→ Written task
Copy, in full, each line of the material that holds the word "tbtn".
______
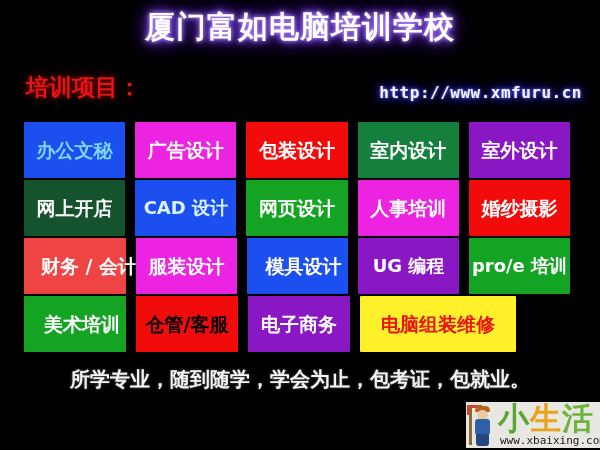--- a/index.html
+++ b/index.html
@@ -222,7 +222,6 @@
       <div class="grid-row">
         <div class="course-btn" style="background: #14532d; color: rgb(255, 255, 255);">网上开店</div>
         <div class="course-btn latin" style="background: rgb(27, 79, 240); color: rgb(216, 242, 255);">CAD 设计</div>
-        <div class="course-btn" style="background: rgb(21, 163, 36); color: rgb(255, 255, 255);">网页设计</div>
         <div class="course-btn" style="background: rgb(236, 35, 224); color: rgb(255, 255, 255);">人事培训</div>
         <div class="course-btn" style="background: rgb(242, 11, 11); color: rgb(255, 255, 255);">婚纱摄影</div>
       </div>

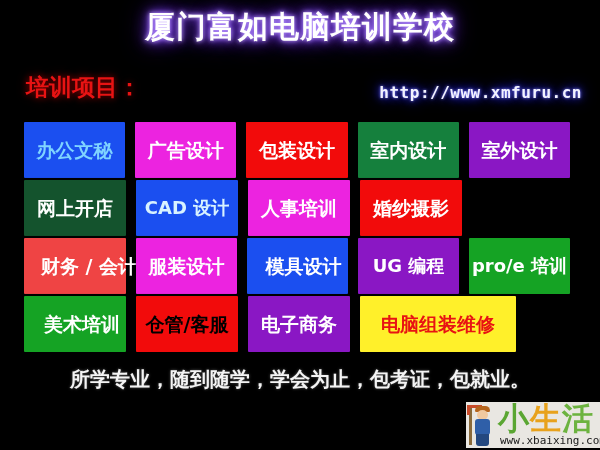--- a/index.html
+++ b/index.html
@@ -226,7 +226,7 @@
         <div class="course-btn" style="background: rgb(242, 11, 11); color: rgb(255, 255, 255);">婚纱摄影</div>
       </div>
       <div class="grid-row">
-        <div class="course-btn" style="background: #ef4444; color: rgb(255, 255, 255); padding-left: 28px;">财务 / 会计</div>
+        <div class="course-btn" style="background: #be185d; color: rgb(255, 255, 255); padding-left: 28px;">财务 / 会计</div>
         <div class="course-btn" style="background: rgb(236, 35, 224); color: rgb(255, 255, 255);">服装设计</div>
         <div class="course-btn" style="background: rgb(27, 79, 240); color: rgb(255, 255, 255); padding-left: 12px;">模具设计</div>
         <div class="course-btn latin" style="background: rgb(138, 23, 196); color: rgb(255, 255, 255);">UG 编程</div>

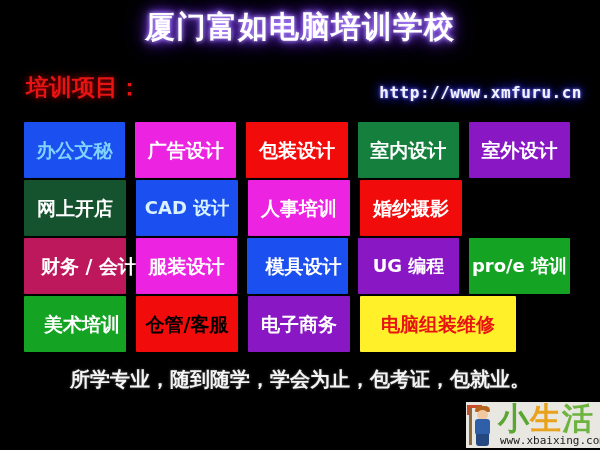--- a/index.html
+++ b/index.html
@@ -240,7 +240,6 @@
       </div>
     </div>
 
-  <div class="slogan">所学专业，随到随学，学会为止，包考证，包就业。</div>
 
   <div class="watermark">
     <div class="wm-figure">

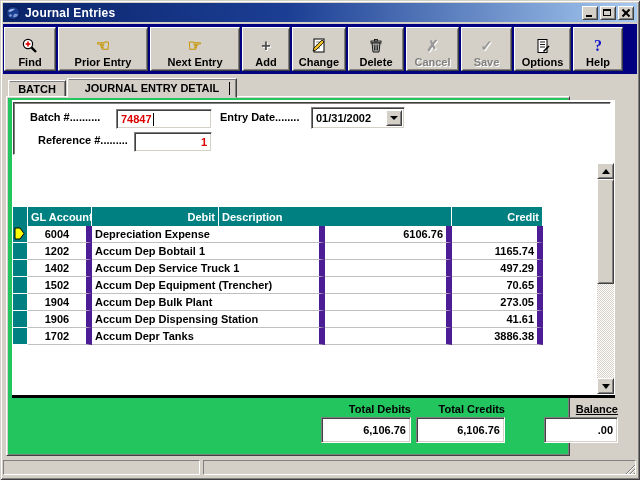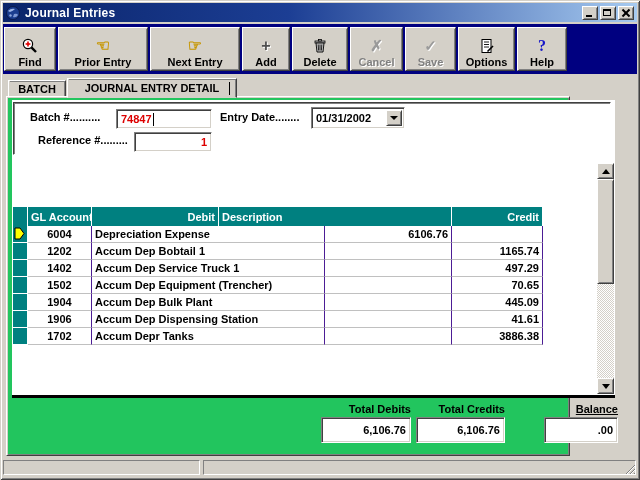--- a/index.html
+++ b/index.html
@@ -178,6 +178,18 @@
       <span class="ic plus-glyph">+</span>
       <span class="lbl">Add</span>
     </div>
+    <div class="tbtn" style="width:54px">
+      <span class="ic">
+        <svg width="18" height="18" viewBox="0 0 18 18">
+          <rect x="4" y="2" width="10" height="13" fill="#fff" stroke="#000" stroke-width="1"></rect>
+          <line x1="6" y1="5" x2="12" y2="5" stroke="#808080" stroke-width="1"></line>
+          <line x1="6" y1="8" x2="12" y2="8" stroke="#808080" stroke-width="1"></line>
+          <line x1="6" y1="11" x2="10" y2="11" stroke="#808080" stroke-width="1"></line>
+          <polygon points="3,14 6,13 14,5 12,3 4,11" fill="#f0c020" stroke="#000" stroke-width="0.8"></polygon>
+        </svg>
+      </span>
+      <span class="lbl">Change</span>
+    </div>
     <div class="tbtn" style="width:56px">
       <span class="ic">
         <svg width="18" height="18" viewBox="0 0 18 18">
______
→ Output of the task
+    <div class="tbtn" style="width:54px">
     <div class="tbtn" style="width:56px">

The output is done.